De la borgnesse comme sex-symbol

Publié le par Morgan

Qui n'a pas imaginé un jour de chevaucher avec Jeanne d'Arc en armure ? ou n'a pas conçu de vérifier de visu si les colliers de Marie Antoinette flattaient agréablement sa gorge royale ? L'art a cela d'extraordinaire qu'il traverse le temps. Quel plaisir redoublé quand il sert la mémoire d'une figure historique et légendaire ! Pour nos cervelles saturées d'images, clips et jeux vidéos, un support de choix se prête alors à nos rêveries post-adolescentes.

La belle est venue, Nefertiti (1370 - 1334 avant Jésus-Christ), est la grande épouse royale du non moins célèbre Akhénaton. Avec eux s'inaugure l'époque amarnienne, fertile renaissance spirituelle dont la moindre des curiosités ne fut pas l'adoration du disque solaire, Aton, prémices à nos religions monothéistes. L'art prend une forme révolutionnaire, visages et corps déformés. C'est presque de la caricature, une stylisation à outrance pour mieux approcher au mystère du Divin. Une parenthèse audacieuse qui ne survivra guère à ses initiateurs. Le buste peint de Nefertiti découvert en 1912 à Tell el-Amarna n'appartient pas à cette école. L'oeuvre est classique mais a ce supplément d'âme qui en rendent les traits inoubliables. Approchons-nous plus près (et avec respect) de ce visage de femme de plus de trois millénaires. Du menton tendu en avant d'un cou gracile jusqu'nefertiti-bustaux pommettes haut placées, l'impression générale est la majesté et la couronne attribut du pouvoir n'y ajoute rien. La plénitude est davantage celle d'une femme que celle d'une mère. La féminité est féline. La peau attend la caresse de la main. Les couleurs de la vie sont habilement représentées dans le gonflement des lèvres et le dessin des narines. Les traits sont réguliers, symétriques à l'exception de cet oeil manquant dont on ne retrouva jamais le contenu orbitaire sur le chantier de fouilles. Ce défaut dans l'ouvrage, s'il n'est pas voulu au départ par l'artiste, est comme la poussière qui titille l'huître, l'imperfection dont naît le sublime. Par ailleurs, la sculpture distille un délicat parfum de mystère : ces yeux fendus sont-ils bridés ? les plis à la commissure des lèvres et les cernes sous les yeux indiquent-ils l'avancée sereine dans l'âge ? La reine semble défier le temps. C'est d'autant plus émouvant que la trace de Nefertiti disparaît brusquement à la mort de son époux.

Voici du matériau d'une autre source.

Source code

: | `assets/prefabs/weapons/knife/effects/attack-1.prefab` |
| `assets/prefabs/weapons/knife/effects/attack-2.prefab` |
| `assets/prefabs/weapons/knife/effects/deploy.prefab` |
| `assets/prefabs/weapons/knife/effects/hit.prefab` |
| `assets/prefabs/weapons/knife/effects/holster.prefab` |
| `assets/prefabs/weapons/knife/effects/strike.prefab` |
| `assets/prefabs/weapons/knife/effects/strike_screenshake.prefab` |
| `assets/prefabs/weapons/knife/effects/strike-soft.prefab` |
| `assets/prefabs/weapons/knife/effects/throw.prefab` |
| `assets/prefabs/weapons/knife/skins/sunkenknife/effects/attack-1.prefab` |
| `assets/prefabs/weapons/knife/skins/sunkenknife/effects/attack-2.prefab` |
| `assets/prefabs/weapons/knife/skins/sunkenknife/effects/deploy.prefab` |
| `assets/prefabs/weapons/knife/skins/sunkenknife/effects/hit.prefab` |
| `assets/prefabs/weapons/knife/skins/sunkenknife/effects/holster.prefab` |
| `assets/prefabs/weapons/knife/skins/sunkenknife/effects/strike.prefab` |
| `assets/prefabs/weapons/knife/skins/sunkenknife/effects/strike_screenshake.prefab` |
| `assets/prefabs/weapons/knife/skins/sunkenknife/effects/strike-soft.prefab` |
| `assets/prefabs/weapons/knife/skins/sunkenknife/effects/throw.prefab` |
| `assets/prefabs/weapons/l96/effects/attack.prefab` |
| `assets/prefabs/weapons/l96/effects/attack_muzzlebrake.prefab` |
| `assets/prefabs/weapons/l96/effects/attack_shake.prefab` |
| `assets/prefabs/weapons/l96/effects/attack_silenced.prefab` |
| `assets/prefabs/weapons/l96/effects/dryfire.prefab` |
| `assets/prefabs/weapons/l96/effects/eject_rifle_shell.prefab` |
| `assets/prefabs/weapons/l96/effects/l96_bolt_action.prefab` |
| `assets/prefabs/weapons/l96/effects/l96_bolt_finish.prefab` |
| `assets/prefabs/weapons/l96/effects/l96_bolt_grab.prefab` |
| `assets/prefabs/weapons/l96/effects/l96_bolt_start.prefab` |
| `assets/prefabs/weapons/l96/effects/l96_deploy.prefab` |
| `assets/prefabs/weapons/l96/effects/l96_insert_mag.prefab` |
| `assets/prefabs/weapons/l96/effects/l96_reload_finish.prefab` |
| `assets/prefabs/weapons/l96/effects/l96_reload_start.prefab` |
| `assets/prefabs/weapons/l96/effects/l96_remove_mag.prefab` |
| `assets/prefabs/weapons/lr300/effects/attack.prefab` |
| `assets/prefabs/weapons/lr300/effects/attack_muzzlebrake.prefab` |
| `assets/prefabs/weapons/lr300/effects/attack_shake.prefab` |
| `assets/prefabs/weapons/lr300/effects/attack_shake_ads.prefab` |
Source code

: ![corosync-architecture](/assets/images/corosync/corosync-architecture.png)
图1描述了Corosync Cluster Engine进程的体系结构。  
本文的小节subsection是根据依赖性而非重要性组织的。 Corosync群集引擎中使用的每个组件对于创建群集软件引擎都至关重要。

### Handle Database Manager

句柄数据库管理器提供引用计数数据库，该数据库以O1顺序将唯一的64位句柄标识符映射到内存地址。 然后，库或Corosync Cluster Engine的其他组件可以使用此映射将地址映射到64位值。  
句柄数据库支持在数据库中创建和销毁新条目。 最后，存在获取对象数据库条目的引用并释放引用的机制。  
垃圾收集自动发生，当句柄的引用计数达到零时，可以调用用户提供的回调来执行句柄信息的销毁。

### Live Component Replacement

Bien sûr, on a dit du buste qu'il était un faux, puis cela a été aussi vite démenti. Toujours est-il qu'il nous paraît tout aussi nécessaire et absurdement moderne que la Vénus de Brassempouy, oeuvre paléolithique finement stylisée. A se demander si l'Humanité, à n'importe quelle phase de son développement, ne révèle son âme véritable et immortelle que dans la création du beau idéalisé.